İsrail, Doğu Kudüs'te 1.600 inşaatın başlamasına izin verip Batı Şeria'daki 75.000 Gazzeliyi sınır dışı etme yetkisi veren kanunu meclisinden geçirirken, Obama yönetimi bu cephede Mübarek'i destekleyemedi.
Mübarek, ülkesinin ABD ile ilişkilerini muhafaza etmek istiyor ve bunun kendi döneminin izlerine ve oğlunun kariyerine yardımcı olacağını düşünüyor. Mısır, İsrail-Filistin barış sürecinde ABD'nin kendisine neredeyse hiç yardım etmediğini söyleyerek çok az şey yapmakla yetiniyor ve sadece kozmetik siyasi reformlar yapıyor.
Mısır Cumhurbaşkanı, ABD'nin kendisine yaptığı baskından hoşnutsuz. Örneğin, Mısır'da demokrasiyi teşvik eden Uluslararası Cumhuriyetçiler Enstitüsü üyesi bir kişinin yerel bir gazetenin kendisiyle yaptığı röportajda, Mısır'ın ciddi demokratik değişim için yeterince ciddi çaba sarfetmediğini söylemesi üzerine enstitü'nün Mısır'daki faaliyetlerine 2006 Haziran'ında son vermişti.

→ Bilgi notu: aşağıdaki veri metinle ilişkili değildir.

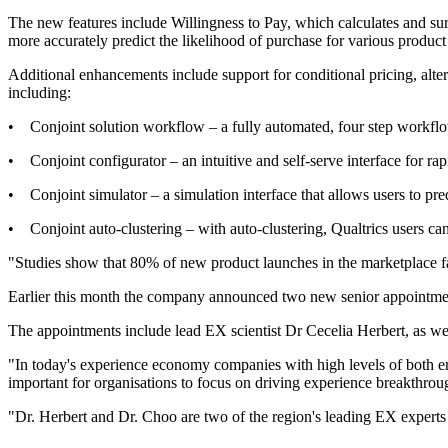
The new features include Willingness to Pay, which calculates and sur
more accurately predict the likelihood of purchase for various product
Additional enhancements include support for conditional pricing, alte
including:
• Conjoint solution workflow – a fully automated, four step workflow t
• Conjoint configurator – an intuitive and self-serve interface for rapi
• Conjoint simulator – a simulation interface that allows users to pre
• Conjoint auto-clustering – with auto-clustering, Qualtrics users ca
"Studies show that 80% of new product launches in the marketplace fail
Earlier this month the company announced two new senior appointment
The appointments include lead EX scientist Dr Cecelia Herbert, as wel
"In today's experience economy companies with high levels of both 
important for organisations to focus on driving experience breakthr
"Dr. Herbert and Dr. Choo are two of the region's leading EX experts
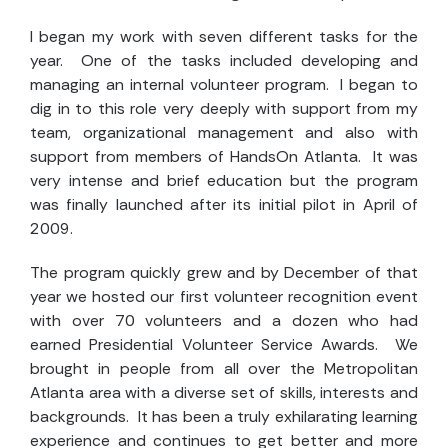
I began my work with seven different tasks for the
year. One of the tasks included developing and
managing an internal volunteer program. I began to
dig in to this role very deeply with support from my
team, organizational management and also with
support from members of HandsOn Atlanta. It was
very intense and brief education but the program
was finally launched after its initial pilot in April of
2009.
The program quickly grew and by December of that
year we hosted our first volunteer recognition event
with over 70 volunteers and a dozen who had
earned Presidential Volunteer Service Awards. We
brought in people from all over the Metropolitan
Atlanta area with a diverse set of skills, interests and
backgrounds. It has been a truly exhilarating learning
experience and continues to get better and more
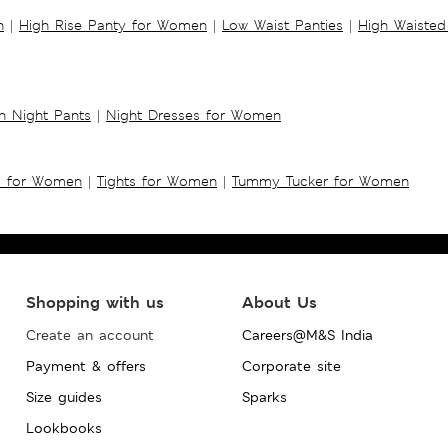
n
|
High Rise Panty for Women
|
Low Waist Panties
|
High Waisted
 Night Pants
|
Night Dresses for Women
s for Women
|
Tights for Women
|
Tummy Tucker for Women
Shopping with us
About Us
Create an account
Careers@M&S India
Payment & offers
Corporate site
Size guides
Sparks
Lookbooks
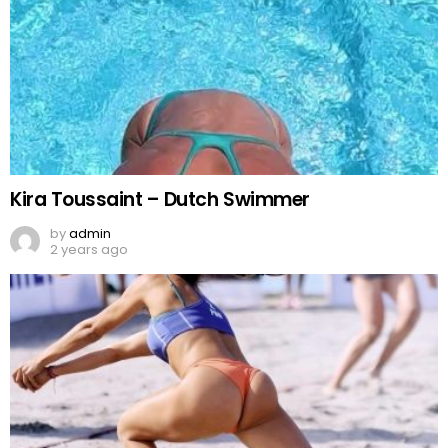
Kira Toussaint – Dutch Swimmer
by
admin
2 years ago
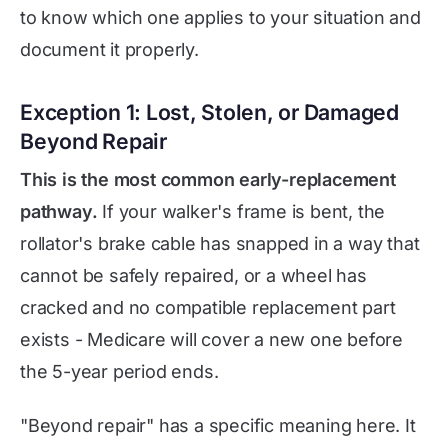
to know which one applies to your situation and
document it properly.
Exception 1: Lost, Stolen, or Damaged
Beyond Repair
This is the most common early-replacement
pathway.
If your walker's frame is bent, the
rollator's brake cable has snapped in a way that
cannot be safely repaired, or a wheel has
cracked and no compatible replacement part
exists - Medicare will cover a new one before
the 5-year period ends.
"Beyond repair" has a specific meaning here. It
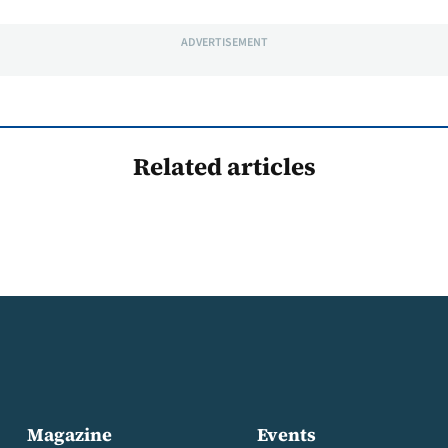
ADVERTISEMENT
Related articles
Magazine
Events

Mısır Cumhurbaşkanı'nın bazı seçenekleri var. Bunlardan biri, Suriye'yle kucaklaşarak, kendisini Mısır sokaklarındaki Arap ulusçularına sevdirmesi ve batı yanlısı politikalarından kaynaklanan baskının bir kısmını yok etmesidir. Suriye Cumhurbaşkanı Beşşar Esad'la çekilmiş bir fotoğraftan başka hiçbir şey Mübarek'in imajını bu denli parlatamaz.
İkincisi, ılımlı kamp ile Suriye ve İran arasındaki ip üzerinde yürümek, ABD'ye karşı caydırıcı olmak üzere her iki taraf arasındaki farklılıkları azaltmak.
Bir üçüncüsü, Amerikalıları hiçe saymak – zor görünüyor – yönünü, Mısırla ticareti son yıllarda yüzde 5'ten fazla artarak 18.2 milyar dolara ulaşan Avrupa'ya dönmek.
Yahut da Arap-İsrail çatışmasında bilhassa da Hamas-Fetih arasında oynadığı aracılık rolünün hayâti olduğunu farkederek sadece oturup izlemekle yetinebilir. Onun durduğu yerden bakınca, Ortadoğu için felâkettir bu.
En iyi seçenek, Mısır-Suriye-S.Arabistan'ın, titanların ittifakını canlandırmaktır; bu ittifak, 2005-2010 arasında geçen yıllar hâriç, 50 yıldan daha fazla bir süre Arap dünyasında hâkim güç olmuştur. Bu üç ülke, Arap zenginliğinin, askeri gücünün, siyasi hüner ve meşruiyetinin toplamını ifade eder. George W. Bush döneminde çözülen bu ittifak bugün tekrar canlandırılmalıdır zira bu üç Arap devletini kendi bölgelerinde güçlendirebilir ve ABD yönetiminin barış sürecine mesafe aldıramadığı gerçeğine bakınca, Ortadoğu'nun ihtiyaç duyduğu siyasi şemsiyeyi sunabailir.
İttifakın 2005 yılında çökmesine yol açan nedenler bugün artık yok. Suriye Cumhurbaşkanı'nın bu ay yapacağı Kahire ziyareti belki de bu doğrultuda ele geçen bir altın fırsattır.